++++ Data extract ++++

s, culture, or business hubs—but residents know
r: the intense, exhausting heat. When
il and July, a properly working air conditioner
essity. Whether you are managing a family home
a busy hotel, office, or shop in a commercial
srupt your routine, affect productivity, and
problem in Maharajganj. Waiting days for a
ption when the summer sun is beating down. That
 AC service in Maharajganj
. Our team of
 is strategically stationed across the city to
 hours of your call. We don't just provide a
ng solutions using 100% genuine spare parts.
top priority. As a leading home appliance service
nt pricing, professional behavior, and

++++
++++ Data extract ++++

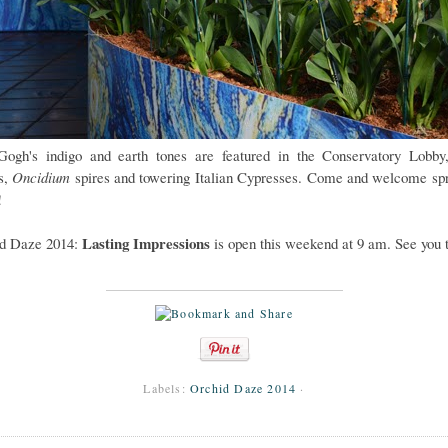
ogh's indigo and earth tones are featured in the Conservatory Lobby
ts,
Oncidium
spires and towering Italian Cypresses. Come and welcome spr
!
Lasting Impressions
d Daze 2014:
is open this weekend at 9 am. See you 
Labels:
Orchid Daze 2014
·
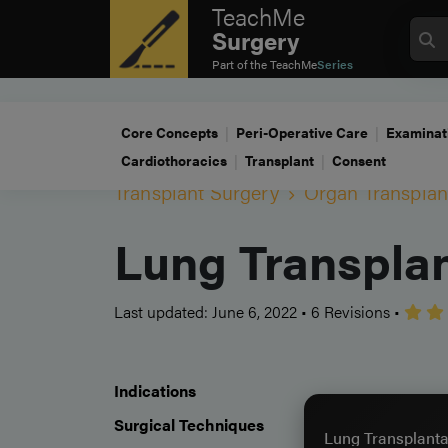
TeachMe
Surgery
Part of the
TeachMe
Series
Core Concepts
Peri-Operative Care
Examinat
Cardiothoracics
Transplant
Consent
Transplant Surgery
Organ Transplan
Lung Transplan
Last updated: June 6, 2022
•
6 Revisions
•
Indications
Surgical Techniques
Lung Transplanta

++++

* Activity:
Print, from the entries above, the line with "top priority. As", the line with "nt pricing, professional behavior, and" and all lines between them, exactly and with nothing else.

* Answer space:
top priority. As a leading home appliance service
nt pricing, professional behavior, and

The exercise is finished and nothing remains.